- Date: December 31, 1985
- Season: 1985
- Stadium: Rice Stadium
- Location: Houston, Texas
- MVP: Pat Evans, FB, Air Force
- Favorite: Air Force by 6
- Referee: Courtney Mauzy (ACC)
- Attendance: 42,000

United States TV coverage
- Network: Lorimar Sports Network
- Announcers: Tom Hammond Gifford Nielsen

= 1985 Bluebonnet Bowl =

The 1985 Bluebonnet Bowl was a college football postseason bowl game between the Texas Longhorns and Air Force Falcons, played on December 31 at Rice Stadium in Houston, Texas.

==Background==
The Falcons ran the wishbone offense and had the most regular season victories in program history with eleven, but a conference loss to defending national champion BYU at Provo on November 16 cost them a shot at the national title and an outright Western Athletic Conference (WAC) title. This was the fourth consecutive bowl appearance for Air Force, the previous three were victories. Unranked Texas tied for second in the Southwest Conference (SWC) but had lost to rival Texas A&M to end the regular season; it was their ninth straight bowl appearance and first Bluebonnet Bowl in five years.

This Bluebonnet Bowl was the first at Rice Stadium since 1967; the previous seventeen editions (1968–1984) were at the Astrodome. Nearly a dozen years earlier, Rice Stadium hosted Super Bowl VIII (January 1974).
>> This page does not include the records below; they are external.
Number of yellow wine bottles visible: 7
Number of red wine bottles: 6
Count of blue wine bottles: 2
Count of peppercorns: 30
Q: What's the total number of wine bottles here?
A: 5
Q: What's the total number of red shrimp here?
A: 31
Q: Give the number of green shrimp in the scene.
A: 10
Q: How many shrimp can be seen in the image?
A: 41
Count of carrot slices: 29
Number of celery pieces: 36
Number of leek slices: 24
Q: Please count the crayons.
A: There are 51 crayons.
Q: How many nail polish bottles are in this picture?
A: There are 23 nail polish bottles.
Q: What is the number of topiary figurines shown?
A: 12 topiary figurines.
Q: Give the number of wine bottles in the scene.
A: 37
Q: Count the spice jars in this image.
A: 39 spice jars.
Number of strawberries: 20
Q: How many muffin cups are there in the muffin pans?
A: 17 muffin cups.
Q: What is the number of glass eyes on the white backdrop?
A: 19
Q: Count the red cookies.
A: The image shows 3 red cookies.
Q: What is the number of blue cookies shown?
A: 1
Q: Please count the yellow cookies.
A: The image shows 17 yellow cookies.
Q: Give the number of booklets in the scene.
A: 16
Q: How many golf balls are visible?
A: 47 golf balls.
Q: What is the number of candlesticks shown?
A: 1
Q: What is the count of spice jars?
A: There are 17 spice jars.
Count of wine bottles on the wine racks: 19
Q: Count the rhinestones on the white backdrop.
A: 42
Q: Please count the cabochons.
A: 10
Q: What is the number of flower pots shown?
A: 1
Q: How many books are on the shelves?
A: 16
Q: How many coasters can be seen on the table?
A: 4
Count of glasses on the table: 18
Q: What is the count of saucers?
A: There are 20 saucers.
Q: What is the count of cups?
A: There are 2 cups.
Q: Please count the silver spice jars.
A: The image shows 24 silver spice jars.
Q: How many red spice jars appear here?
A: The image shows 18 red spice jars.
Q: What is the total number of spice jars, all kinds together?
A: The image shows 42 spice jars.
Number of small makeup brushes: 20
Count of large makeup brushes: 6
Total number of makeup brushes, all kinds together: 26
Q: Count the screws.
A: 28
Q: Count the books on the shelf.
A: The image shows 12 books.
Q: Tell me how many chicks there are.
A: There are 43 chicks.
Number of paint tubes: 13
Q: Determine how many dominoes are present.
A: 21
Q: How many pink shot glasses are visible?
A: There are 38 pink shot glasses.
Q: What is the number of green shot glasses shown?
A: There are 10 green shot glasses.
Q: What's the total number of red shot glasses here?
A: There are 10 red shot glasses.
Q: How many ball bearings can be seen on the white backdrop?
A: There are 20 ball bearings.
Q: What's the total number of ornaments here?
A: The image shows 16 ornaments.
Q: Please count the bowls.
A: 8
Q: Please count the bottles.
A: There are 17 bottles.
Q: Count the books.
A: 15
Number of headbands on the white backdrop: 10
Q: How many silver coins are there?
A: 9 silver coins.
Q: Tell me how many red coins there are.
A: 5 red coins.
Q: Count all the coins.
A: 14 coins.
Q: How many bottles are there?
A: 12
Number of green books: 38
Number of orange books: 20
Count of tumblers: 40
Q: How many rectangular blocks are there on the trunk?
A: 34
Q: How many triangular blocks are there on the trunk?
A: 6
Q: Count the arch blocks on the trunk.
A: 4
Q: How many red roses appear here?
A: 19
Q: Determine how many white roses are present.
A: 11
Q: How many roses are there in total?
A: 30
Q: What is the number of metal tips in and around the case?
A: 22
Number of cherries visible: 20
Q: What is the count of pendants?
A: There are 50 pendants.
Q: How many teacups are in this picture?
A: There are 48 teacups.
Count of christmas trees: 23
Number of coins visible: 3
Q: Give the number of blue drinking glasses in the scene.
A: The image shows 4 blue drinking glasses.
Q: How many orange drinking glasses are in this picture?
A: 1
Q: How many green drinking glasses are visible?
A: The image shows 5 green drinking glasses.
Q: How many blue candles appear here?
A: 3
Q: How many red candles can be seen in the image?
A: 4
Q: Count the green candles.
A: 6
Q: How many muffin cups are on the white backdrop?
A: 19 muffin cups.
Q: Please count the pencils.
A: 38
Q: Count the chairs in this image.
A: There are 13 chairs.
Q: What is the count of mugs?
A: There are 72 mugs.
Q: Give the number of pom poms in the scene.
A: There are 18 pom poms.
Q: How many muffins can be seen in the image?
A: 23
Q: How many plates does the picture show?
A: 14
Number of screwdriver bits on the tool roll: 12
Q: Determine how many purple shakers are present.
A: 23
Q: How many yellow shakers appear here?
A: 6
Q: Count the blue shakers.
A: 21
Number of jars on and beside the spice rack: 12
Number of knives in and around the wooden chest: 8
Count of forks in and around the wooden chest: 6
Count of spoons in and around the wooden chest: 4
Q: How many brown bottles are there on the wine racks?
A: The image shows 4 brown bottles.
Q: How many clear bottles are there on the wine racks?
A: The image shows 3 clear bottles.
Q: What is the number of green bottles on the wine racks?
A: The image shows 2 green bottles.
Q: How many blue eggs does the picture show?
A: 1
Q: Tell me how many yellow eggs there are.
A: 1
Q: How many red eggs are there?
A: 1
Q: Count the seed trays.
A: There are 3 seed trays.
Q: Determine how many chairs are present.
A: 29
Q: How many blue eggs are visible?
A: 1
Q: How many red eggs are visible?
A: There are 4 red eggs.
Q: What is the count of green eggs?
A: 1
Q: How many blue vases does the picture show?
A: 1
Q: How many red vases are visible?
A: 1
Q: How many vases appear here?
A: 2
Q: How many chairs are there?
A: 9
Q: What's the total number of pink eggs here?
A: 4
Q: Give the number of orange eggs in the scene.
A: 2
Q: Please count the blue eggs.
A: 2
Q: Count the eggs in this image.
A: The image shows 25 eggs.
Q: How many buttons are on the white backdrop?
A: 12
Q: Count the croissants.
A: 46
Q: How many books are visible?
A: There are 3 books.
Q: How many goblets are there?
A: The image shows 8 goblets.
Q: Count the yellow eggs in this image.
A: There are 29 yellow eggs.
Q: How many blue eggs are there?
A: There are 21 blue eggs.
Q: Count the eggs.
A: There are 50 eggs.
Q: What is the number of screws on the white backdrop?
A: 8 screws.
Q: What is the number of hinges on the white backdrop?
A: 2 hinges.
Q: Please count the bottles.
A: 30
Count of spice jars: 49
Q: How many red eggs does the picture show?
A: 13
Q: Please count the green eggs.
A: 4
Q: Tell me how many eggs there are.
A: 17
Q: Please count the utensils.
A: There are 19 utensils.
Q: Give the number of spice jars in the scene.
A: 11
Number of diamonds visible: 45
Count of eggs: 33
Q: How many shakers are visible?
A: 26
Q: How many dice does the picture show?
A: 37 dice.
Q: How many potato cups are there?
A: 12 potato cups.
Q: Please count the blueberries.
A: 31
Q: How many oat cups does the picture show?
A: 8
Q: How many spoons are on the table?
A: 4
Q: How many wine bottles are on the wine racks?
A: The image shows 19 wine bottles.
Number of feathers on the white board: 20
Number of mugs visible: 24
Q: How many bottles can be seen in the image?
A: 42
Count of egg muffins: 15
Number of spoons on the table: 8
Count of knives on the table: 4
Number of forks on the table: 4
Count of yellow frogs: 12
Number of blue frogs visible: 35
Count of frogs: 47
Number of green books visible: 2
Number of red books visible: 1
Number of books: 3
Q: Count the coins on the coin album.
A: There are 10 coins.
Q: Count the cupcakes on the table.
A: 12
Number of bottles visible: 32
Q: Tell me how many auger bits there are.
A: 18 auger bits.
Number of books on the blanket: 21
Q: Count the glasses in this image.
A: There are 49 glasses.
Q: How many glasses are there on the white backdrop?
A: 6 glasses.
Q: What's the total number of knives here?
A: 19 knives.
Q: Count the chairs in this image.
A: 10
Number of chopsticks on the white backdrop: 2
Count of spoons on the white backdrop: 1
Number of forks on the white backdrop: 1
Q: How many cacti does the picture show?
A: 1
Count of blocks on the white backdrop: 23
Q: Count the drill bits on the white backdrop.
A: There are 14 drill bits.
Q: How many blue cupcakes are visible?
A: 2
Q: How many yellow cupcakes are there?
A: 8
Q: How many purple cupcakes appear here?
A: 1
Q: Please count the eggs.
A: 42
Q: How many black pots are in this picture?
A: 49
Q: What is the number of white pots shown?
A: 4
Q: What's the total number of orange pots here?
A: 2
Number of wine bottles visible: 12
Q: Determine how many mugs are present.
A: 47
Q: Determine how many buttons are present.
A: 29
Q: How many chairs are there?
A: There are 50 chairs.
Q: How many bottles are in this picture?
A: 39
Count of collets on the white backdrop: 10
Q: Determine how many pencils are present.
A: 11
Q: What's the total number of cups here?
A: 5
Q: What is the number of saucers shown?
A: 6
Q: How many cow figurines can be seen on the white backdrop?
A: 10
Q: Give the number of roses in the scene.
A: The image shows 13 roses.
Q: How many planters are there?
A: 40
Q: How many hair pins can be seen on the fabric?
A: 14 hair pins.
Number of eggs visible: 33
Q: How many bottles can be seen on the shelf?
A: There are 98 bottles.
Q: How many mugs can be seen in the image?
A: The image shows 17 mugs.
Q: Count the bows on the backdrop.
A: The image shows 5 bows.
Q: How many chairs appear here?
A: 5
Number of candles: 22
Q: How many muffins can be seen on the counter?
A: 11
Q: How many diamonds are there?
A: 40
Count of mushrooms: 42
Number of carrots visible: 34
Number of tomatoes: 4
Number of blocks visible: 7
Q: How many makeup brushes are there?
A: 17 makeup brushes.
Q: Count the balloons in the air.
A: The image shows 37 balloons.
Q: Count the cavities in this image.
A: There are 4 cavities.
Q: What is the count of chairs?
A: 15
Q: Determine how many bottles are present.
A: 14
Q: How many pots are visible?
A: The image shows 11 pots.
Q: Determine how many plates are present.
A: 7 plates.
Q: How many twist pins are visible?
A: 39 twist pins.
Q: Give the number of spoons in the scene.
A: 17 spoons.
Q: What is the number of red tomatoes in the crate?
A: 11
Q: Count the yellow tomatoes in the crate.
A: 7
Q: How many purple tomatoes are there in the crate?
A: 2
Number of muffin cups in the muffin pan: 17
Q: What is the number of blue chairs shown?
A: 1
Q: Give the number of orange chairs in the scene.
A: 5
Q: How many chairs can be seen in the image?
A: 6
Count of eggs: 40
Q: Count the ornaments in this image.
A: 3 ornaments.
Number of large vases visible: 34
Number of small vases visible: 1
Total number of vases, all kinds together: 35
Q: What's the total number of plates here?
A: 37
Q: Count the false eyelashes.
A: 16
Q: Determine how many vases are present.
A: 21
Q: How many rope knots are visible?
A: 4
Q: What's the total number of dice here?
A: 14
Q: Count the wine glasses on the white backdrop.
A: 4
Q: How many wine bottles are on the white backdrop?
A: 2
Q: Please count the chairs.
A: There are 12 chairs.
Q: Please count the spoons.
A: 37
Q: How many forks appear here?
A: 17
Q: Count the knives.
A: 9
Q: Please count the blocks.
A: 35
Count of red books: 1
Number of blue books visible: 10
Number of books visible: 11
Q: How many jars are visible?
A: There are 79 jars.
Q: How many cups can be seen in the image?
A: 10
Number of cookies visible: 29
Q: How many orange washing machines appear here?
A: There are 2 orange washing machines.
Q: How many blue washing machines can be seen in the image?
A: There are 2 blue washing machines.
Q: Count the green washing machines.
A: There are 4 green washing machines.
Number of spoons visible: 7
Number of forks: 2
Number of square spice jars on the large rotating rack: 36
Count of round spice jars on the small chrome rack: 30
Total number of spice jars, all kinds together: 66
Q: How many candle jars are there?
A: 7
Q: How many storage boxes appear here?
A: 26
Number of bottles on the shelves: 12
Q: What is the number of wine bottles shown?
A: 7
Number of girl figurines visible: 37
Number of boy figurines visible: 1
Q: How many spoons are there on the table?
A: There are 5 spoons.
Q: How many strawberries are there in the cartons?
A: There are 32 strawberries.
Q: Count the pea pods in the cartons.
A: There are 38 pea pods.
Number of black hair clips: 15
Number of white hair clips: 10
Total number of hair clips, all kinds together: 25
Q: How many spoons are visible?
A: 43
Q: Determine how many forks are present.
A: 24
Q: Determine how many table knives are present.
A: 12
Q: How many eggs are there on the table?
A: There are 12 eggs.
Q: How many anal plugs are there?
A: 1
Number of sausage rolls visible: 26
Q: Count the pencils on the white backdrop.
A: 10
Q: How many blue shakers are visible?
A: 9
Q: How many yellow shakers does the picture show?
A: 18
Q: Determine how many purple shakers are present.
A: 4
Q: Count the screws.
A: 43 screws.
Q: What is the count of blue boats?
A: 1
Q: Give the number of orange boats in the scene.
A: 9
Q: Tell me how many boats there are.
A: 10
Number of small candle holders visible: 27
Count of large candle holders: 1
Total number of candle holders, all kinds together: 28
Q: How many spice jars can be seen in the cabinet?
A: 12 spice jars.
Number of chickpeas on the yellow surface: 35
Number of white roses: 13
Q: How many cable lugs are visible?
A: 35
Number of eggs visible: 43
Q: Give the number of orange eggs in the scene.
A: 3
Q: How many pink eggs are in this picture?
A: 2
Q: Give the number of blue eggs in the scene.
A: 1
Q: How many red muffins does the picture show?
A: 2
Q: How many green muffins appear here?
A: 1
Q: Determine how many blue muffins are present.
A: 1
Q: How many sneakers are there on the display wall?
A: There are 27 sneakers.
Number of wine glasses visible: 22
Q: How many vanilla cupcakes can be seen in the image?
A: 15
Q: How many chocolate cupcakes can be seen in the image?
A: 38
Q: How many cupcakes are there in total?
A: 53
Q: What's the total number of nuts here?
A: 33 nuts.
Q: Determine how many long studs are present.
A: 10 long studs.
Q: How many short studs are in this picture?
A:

Kickoff was at 1:45 pm CST.

==Game summary==
- Texas – Harris 34 pass from Stafford (Ward kick), 11:14 remaining
- Air Force – Pshsniak 1 run (Ruby kick), 3:37 remaining
- Air Force – Weiss 1 run (Ruby kick), 1:38 remaining
- Texas – Ward 24 FG, 6:19 remaining
- Air Force – Evans 19 run (Ruby kick), 3:35 remaining
- Texas – Ward 31 FG, 14:14 remaining
- Texas – Ward 28 FG, 7:34 remaining
- Air Force – Ruby 40 FG, :43 remaining
Source:

Air Force fullback Pat Evans had 18 carries for 129 yards in an MVP effort.

==Statistics==

| Statistics | Air Force | Texas |
|---|---|---|
| First downs | 17 | 14 |
| Rushes | 53 | 49 |
| Rushing yards | 189 | 214 |
| Passes | 1–5 | 9–18 |
| Passing yards | 5 | 88 |
| Punts–average | 11–49.2 | 6–44.5 |
| Fumbles–lost | 1–0 | 0–0 |
| Interceptions | 0 | 2 |
| Penalties–yards | 6–45 | 8–67 |

Source:

==Aftermath==
The Falcons (12–1) finished in the top ten in both major polls (fifth in Coaches, eighth in AP), which remains their highest ranking ever. Texas (8–4) lost its fourth straight bowl and did not make a bowl game the following season (at 5–6), and head coach Fred Akers was soon fired.